Serving the community since 1970

New Shafter police officers announced

The City Council was introduced to three new officers who have joined the Shafter Police Department.

Officer Marvin Gomez, who is a Kern County Sheriff's Office veteran of over 25 years, was hired by the department in May 2021 and is his second phase of field training. Chief Kevin Zimmermann said that the city is fortunate to have hired Gomez, who is a county leader in the Gang Task Force Units and has been one of the foremost experts in fighting gang activity.

Officer Rachel Carrasco was hired this month and is in her first phase of field training. Carrasco comes to Shafter from the Kern County Sheriff's Office, where she has served as a deputy for the past 10 years. Carrasco has experience as a detentions officer, academy teacher, and in the drug task force.

Officer Matthew Sanchez comes from a law enforcement family and his father worked for the Kern County Sheriff's Office for decades before moving to his current position working for the Department of Motor Vehicles. Sanchez has been in law enforcement since 1999 and most recently served as a patrol officer for San Luis Obispo.

The council voiced their excitement for these experienced officers to join the Shafter department.

"We want the best and we thank you, Chief, for getting us the best," said City Council member Gilbert Alvarado.

In other council action, there was a presentation introducing Shafter's Urban Water Management Plan for the community.

The plan reported that there has been a growth in the water customers numbers, specifically in the Gossamer Grove area, but this area is serviced by the Oildale Mutual Water Company, not the City of Shafter. The City of Shafter currently has a total of nine water wells, with six of those currently serving the city's water needs.

The report said that the city's water conservation steps have improved the water supply and have strengthened the city's position when it comes to its water needs. The report concluded that the city's water supply capacities are sufficient to serve the city through the year 2045, as well as the possibility of instituting a recycled water system that could be implemented if the need arises. This would include a 7.5 mile pipeline that would take waste water to the treatment plant and then have that water cleaned and recycled for agricultural use.

The City Council also voted to approve their annual Operating Budget for the fiscal year 2021-22, with a balanced budget that is showing a more positive result than what was projected this last year.

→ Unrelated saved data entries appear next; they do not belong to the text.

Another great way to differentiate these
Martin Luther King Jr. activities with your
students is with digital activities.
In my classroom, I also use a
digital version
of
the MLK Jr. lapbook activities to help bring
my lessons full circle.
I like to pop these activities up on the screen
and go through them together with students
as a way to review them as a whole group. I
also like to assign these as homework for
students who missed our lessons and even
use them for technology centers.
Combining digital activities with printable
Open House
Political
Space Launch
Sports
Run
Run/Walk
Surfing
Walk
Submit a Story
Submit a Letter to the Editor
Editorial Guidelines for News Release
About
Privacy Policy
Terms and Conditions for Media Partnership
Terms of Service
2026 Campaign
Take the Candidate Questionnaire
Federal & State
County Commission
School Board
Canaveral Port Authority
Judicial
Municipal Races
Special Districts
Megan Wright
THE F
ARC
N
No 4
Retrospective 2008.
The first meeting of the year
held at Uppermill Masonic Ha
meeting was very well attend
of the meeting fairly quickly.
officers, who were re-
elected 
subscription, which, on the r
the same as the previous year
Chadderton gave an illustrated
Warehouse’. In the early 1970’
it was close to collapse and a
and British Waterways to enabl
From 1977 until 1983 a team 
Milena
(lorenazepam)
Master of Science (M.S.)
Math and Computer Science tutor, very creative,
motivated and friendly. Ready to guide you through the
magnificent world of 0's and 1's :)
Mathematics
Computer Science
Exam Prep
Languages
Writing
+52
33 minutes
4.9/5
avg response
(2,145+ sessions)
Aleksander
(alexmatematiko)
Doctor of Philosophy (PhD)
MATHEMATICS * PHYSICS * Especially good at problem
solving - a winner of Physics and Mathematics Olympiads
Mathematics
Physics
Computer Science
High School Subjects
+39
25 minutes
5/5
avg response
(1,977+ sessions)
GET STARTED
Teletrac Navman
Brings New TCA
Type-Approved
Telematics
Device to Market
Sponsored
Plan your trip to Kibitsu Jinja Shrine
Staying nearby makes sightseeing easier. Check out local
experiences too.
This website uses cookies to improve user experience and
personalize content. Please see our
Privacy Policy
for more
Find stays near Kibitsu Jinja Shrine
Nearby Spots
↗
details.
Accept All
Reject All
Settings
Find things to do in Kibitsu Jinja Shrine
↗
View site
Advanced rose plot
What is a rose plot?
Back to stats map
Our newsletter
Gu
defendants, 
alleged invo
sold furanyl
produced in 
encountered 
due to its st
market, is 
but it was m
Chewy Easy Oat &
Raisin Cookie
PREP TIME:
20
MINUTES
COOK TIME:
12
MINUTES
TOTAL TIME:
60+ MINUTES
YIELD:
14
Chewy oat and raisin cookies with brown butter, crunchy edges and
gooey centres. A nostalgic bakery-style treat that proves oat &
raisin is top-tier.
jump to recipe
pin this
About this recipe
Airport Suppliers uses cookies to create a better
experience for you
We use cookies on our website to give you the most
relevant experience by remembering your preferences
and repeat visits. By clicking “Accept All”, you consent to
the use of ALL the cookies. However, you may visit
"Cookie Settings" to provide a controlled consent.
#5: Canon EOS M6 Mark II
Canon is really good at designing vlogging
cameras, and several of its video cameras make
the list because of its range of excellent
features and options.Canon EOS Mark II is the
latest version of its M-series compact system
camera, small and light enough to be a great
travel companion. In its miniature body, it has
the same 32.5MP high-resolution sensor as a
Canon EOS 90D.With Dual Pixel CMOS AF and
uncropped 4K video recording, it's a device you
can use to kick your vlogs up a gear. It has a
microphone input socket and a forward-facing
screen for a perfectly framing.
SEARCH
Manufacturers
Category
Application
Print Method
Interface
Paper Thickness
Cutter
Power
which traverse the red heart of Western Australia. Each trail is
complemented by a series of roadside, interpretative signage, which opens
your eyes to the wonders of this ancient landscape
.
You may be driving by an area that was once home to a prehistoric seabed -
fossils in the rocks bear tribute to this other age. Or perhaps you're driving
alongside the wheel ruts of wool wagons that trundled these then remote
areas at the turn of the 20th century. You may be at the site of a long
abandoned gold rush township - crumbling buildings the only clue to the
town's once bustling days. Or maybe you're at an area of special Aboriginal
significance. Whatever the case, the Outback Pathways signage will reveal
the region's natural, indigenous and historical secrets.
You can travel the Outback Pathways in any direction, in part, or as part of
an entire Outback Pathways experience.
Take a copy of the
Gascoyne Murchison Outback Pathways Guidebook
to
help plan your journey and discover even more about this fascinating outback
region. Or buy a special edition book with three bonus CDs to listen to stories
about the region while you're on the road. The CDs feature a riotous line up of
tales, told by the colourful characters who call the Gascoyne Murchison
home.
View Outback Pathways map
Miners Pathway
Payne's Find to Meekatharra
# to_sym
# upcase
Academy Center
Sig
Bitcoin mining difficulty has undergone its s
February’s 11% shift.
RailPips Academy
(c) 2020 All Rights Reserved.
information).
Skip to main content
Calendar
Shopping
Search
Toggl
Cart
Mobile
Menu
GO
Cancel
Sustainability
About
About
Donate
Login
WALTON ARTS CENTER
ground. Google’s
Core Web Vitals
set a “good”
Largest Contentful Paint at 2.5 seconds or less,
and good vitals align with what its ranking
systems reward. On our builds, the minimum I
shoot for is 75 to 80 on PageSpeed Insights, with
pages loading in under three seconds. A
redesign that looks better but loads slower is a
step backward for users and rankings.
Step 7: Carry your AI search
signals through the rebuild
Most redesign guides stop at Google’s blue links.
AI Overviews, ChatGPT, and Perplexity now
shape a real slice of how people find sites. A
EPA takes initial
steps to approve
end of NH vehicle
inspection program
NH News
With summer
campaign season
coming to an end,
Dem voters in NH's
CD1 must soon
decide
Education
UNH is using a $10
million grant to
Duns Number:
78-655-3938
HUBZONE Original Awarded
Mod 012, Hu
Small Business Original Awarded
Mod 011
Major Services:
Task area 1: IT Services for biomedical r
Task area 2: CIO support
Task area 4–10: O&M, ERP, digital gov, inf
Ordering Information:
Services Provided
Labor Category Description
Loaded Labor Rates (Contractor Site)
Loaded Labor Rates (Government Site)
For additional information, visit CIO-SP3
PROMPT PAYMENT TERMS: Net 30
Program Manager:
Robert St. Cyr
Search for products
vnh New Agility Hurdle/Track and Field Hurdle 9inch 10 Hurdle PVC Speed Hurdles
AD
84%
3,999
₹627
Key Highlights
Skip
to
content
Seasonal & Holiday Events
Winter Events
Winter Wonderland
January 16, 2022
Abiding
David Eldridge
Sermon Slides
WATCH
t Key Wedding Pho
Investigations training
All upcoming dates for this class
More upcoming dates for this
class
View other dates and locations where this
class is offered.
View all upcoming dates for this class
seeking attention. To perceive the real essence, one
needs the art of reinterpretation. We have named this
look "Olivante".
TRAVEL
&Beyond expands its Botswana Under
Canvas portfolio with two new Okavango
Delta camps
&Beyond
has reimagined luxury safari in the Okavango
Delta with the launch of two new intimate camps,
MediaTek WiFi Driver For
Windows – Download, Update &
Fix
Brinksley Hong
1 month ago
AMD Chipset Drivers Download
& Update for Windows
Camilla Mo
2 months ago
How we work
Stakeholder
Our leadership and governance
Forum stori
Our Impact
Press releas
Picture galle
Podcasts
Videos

According to City Manager Gabriel Gonzalez, the projected $4 million loss in sales tax revenue did not materialize, in a large part due to the online tax revenue that the city enjoyed this past year. City expenditures include the department budgets, including the Police Department, which has a budget of $7.5 million, compared to last year's $6.7 million.

"With the projected losses from last year not realized, the city has an even stronger stance this year and instead of hoping to just stay the ship, trying to keep an even keel, we are in recovery mode and are in a strong position for this fiscal year," said Gonzalez.